Work to be completed: In the Rochester Animal Services release, why does the writer say they are pleased with the final report's results as a whole? Answer in one to three sentences.

Rochester Police Department
Thursday April 4, 2013
For Immediate Release
Today I am releasing the final evaluation report on the operations of the City’s Rochester Animal Services (RAS), which is a section of the Rochester Police Department (RPD). Conducted by LifeLine Animal Project of Atlanta, GA, the report provides impartial and comprehensive recommendations for the programs and services of RAS and gauges the operation against industry best practices. LifeLine evaluated RAS from December 2012 to February 2013.
The final report is thorough and contains many recommendations that will help improve and streamline operations. As a whole, I am pleased with the results, knowing that RAS provides valuable services to our community from intake to quality care for more than 6,500 animals annually.
The report’s overall assessment concludes that many good things are taking place at RAS and that staff members are well-trained, knowledgeable and possess good customer service skills. There are also suggestions for improvement that merit serious consideration, some that allow for immediate implementation that is already underway. For example, we had already been evaluating the shelter’s HVAC system prior to this report, but will also evaluate a building renovation/expansion through the City’s Capital Improvement Program.
The assessment covered RAS procedures for cleaning and disinfecting, care and feeding of animals, animal intakes, adoptions, reclaims, owner surrenders, field operations and euthanasia. The report found RAS management to be knowledgeable and professional and RAS employees to be skilled
and compassionate. It complimented the comprehensive shelter medicine program headed by the City’s full-time veterinarian.

Recorded data:

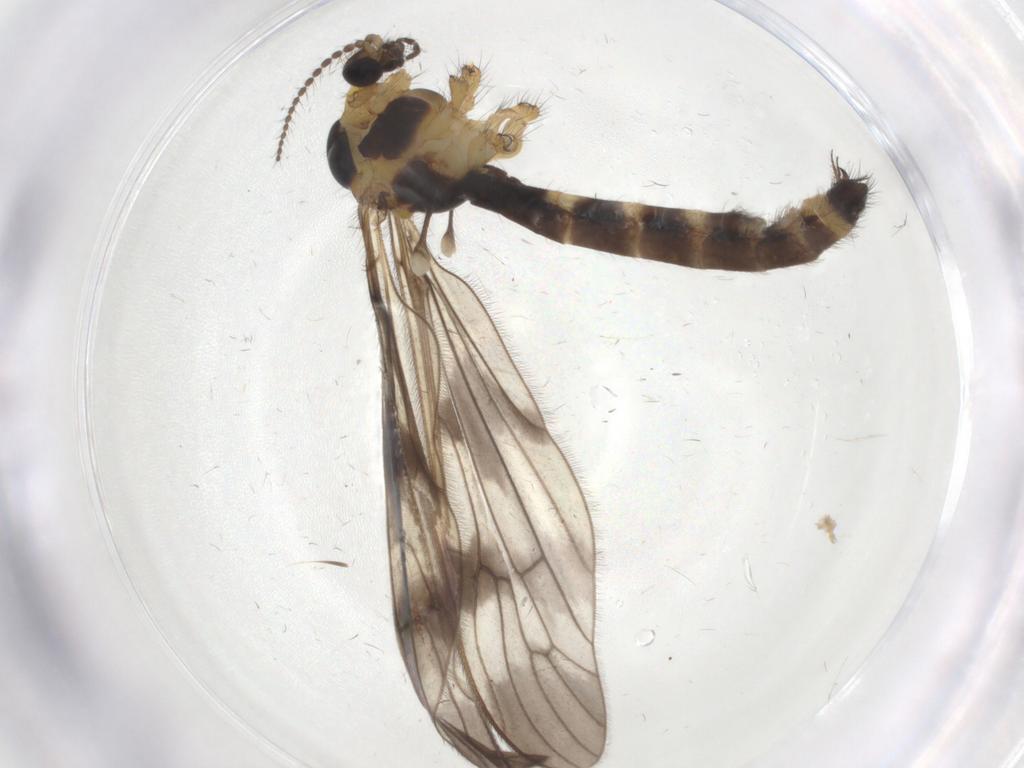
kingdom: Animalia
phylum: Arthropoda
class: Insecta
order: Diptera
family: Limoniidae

==

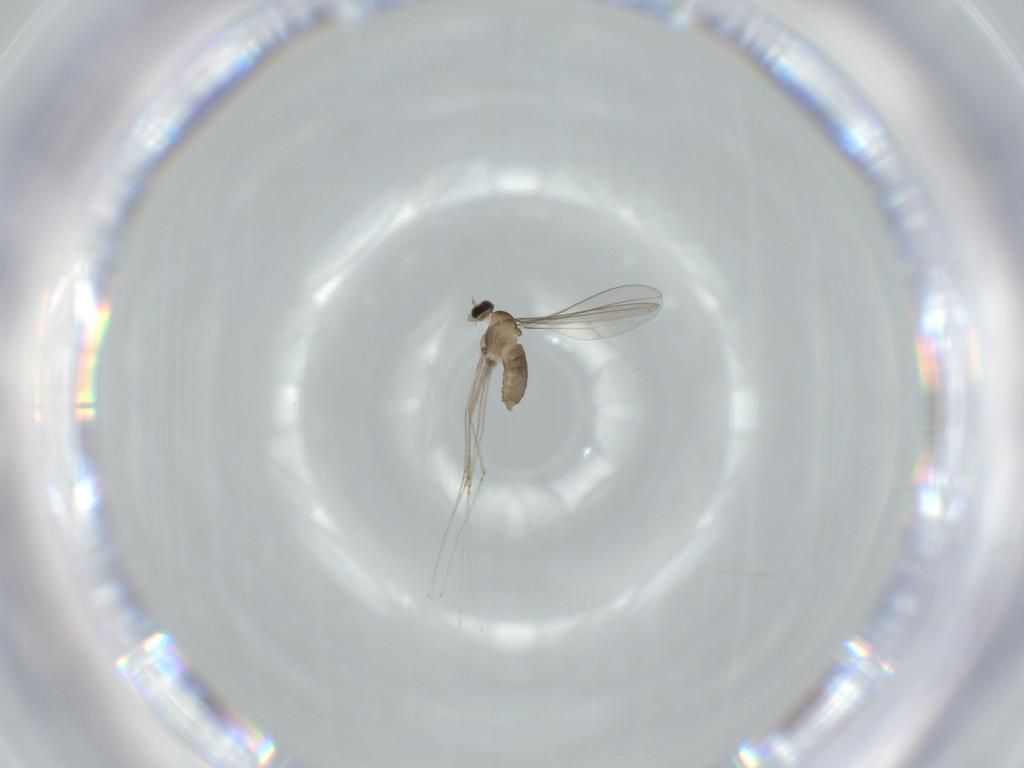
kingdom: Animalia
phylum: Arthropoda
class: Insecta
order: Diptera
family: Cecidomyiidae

Your response: The writer is pleased because they know that Rochester Animal Services provides valuable services to the community. Those services run from intake to quality care for more than 6,500 animals each year.